TASK REQUIREMENTS
Put every line of the records below into a JSON list of strings, one string per line, leaving out any blank lines.

(Data records)
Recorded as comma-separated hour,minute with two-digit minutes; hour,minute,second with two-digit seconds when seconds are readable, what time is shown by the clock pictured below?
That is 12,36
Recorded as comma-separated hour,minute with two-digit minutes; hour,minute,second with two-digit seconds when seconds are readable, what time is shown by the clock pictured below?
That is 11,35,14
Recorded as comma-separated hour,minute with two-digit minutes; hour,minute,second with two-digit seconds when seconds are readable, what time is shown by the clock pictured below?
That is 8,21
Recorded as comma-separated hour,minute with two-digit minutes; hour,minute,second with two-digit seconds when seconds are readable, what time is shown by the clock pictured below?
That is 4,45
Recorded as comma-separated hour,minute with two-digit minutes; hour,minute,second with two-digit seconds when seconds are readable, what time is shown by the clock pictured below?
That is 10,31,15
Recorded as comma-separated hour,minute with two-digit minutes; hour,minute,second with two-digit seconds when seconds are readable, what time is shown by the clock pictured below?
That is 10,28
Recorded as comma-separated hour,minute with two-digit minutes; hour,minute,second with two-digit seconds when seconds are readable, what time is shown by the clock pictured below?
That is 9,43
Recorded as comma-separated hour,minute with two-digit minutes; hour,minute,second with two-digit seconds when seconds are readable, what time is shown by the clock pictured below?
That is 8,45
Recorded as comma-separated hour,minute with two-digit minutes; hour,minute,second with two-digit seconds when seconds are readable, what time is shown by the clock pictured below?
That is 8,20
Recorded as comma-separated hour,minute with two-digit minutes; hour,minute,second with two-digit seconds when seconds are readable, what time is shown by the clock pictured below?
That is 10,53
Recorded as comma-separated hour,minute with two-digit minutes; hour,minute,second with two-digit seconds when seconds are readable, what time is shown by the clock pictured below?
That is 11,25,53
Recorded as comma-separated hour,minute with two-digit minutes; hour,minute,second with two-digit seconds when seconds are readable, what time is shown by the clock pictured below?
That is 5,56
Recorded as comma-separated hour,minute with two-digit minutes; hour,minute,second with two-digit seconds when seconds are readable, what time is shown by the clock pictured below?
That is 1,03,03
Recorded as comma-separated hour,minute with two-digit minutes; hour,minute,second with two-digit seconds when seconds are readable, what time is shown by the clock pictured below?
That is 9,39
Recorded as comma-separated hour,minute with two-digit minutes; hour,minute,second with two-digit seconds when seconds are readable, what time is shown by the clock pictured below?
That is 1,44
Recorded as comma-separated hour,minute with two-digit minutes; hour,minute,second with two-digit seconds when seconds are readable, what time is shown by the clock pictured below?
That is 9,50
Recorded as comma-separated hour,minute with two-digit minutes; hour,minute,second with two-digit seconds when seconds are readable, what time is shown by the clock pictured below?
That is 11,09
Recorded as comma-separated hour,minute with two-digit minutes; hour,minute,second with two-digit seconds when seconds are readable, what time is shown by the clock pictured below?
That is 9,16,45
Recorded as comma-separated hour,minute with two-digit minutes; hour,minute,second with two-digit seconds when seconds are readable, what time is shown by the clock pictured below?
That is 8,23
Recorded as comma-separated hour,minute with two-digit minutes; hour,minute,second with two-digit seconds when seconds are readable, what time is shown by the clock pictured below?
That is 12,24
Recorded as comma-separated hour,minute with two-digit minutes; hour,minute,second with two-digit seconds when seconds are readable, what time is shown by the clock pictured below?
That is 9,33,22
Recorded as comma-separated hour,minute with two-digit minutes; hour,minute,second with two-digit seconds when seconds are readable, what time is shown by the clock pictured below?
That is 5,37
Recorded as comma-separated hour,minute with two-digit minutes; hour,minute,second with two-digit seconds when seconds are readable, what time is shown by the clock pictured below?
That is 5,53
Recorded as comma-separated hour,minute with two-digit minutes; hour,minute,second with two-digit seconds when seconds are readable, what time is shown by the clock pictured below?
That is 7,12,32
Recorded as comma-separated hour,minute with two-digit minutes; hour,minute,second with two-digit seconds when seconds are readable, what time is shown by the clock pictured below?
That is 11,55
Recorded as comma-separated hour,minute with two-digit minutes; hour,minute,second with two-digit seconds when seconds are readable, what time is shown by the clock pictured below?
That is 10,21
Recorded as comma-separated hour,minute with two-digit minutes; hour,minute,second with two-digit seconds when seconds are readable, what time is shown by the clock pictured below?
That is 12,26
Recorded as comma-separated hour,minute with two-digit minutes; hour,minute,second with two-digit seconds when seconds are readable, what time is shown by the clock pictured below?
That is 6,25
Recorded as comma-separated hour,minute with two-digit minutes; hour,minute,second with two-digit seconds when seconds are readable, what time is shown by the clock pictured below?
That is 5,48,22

FULL RESPONSE
[
  "Recorded as comma-separated hour,minute with two-digit minutes; hour,minute,second with two-digit seconds when seconds are readable, what time is shown by the clock pictured below?",
  "That is 12,36",
  "Recorded as comma-separated hour,minute with two-digit minutes; hour,minute,second with two-digit seconds when seconds are readable, what time is shown by the clock pictured below?",
  "That is 11,35,14",
  "Recorded as comma-separated hour,minute with two-digit minutes; hour,minute,second with two-digit seconds when seconds are readable, what time is shown by the clock pictured below?",
  "That is 8,21",
  "Recorded as comma-separated hour,minute with two-digit minutes; hour,minute,second with two-digit seconds when seconds are readable, what time is shown by the clock pictured below?",
  "That is 4,45",
  "Recorded as comma-separated hour,minute with two-digit minutes; hour,minute,second with two-digit seconds when seconds are readable, what time is shown by the clock pictured below?",
  "That is 10,31,15",
  "Recorded as comma-separated hour,minute with two-digit minutes; hour,minute,second with two-digit seconds when seconds are readable, what time is shown by the clock pictured below?",
  "That is 10,28",
  "Recorded as comma-separated hour,minute with two-digit minutes; hour,minute,second with two-digit seconds when seconds are readable, what time is shown by the clock pictured below?",
  "That is 9,43",
  "Recorded as comma-separated hour,minute with two-digit minutes; hour,minute,second with two-digit seconds when seconds are readable, what time is shown by the clock pictured below?",
  "That is 8,45",
  "Recorded as comma-separated hour,minute with two-digit minutes; hour,minute,second with two-digit seconds when seconds are readable, what time is shown by the clock pictured below?",
  "That is 8,20",
  "Recorded as comma-separated hour,minute with two-digit minutes; hour,minute,second with two-digit seconds when seconds are readable, what time is shown by the clock pictured below?",
  "That is 10,53",
  "Recorded as comma-separated hour,minute with two-digit minutes; hour,minute,second with two-digit seconds when seconds are readable, what time is shown by the clock pictured below?",
  "That is 11,25,53",
  "Recorded as comma-separated hour,minute with two-digit minutes; hour,minute,second with two-digit seconds when seconds are readable, what time is shown by the clock pictured below?",
  "That is 5,56",
  "Recorded as comma-separated hour,minute with two-digit minutes; hour,minute,second with two-digit seconds when seconds are readable, what time is shown by the clock pictured below?",
  "That is 1,03,03",
  "Recorded as comma-separated hour,minute with two-digit minutes; hour,minute,second with two-digit seconds when seconds are readable, what time is shown by the clock pictured below?",
  "That is 9,39",
  "Recorded as comma-separated hour,minute with two-digit minutes; hour,minute,second with two-digit seconds when seconds are readable, what time is shown by the clock pictured below?",
  "That is 1,44",
  "Recorded as comma-separated hour,minute with two-digit minutes; hour,minute,second with two-digit seconds when seconds are readable, what time is shown by the clock pictured below?",
  "That is 9,50",
  "Recorded as comma-separated hour,minute with two-digit minutes; hour,minute,second with two-digit seconds when seconds are readable, what time is shown by the clock pictured below?",
  "That is 11,09",
  "Recorded as comma-separated hour,minute with two-digit minutes; hour,minute,second with two-digit seconds when seconds are readable, what time is shown by the clock pictured below?",
  "That is 9,16,45",
  "Recorded as comma-separated hour,minute with two-digit minutes; hour,minute,second with two-digit seconds when seconds are readable, what time is shown by the clock pictured below?",
  "That is 8,23",
  "Recorded as comma-separated hour,minute with two-digit minutes; hour,minute,second with two-digit seconds when seconds are readable, what time is shown by the clock pictured below?",
  "That is 12,24",
  "Recorded as comma-separated hour,minute with two-digit minutes; hour,minute,second with two-digit seconds when seconds are readable, what time is shown by the clock pictured below?",
  "That is 9,33,22",
  "Recorded as comma-separated hour,minute with two-digit minutes; hour,minute,second with two-digit seconds when seconds are readable, what time is shown by the clock pictured below?",
  "That is 5,37",
  "Recorded as comma-separated hour,minute with two-digit minutes; hour,minute,second with two-digit seconds when seconds are readable, what time is shown by the clock pictured below?",
  "That is 5,53",
  "Recorded as comma-separated hour,minute with two-digit minutes; hour,minute,second with two-digit seconds when seconds are readable, what time is shown by the clock pictured below?",
  "That is 7,12,32",
  "Recorded as comma-separated hour,minute with two-digit minutes; hour,minute,second with two-digit seconds when seconds are readable, what time is shown by the clock pictured below?",
  "That is 11,55",
  "Recorded as comma-separated hour,minute with two-digit minutes; hour,minute,second with two-digit seconds when seconds are readable, what time is shown by the clock pictured below?",
  "That is 10,21",
  "Recorded as comma-separated hour,minute with two-digit minutes; hour,minute,second with two-digit seconds when seconds are readable, what time is shown by the clock pictured below?",
  "That is 12,26",
  "Recorded as comma-separated hour,minute with two-digit minutes; hour,minute,second with two-digit seconds when seconds are readable, what time is shown by the clock pictured below?",
  "That is 6,25",
  "Recorded as comma-separated hour,minute with two-digit minutes; hour,minute,second with two-digit seconds when seconds are readable, what time is shown by the clock pictured below?",
  "That is 5,48,22"
]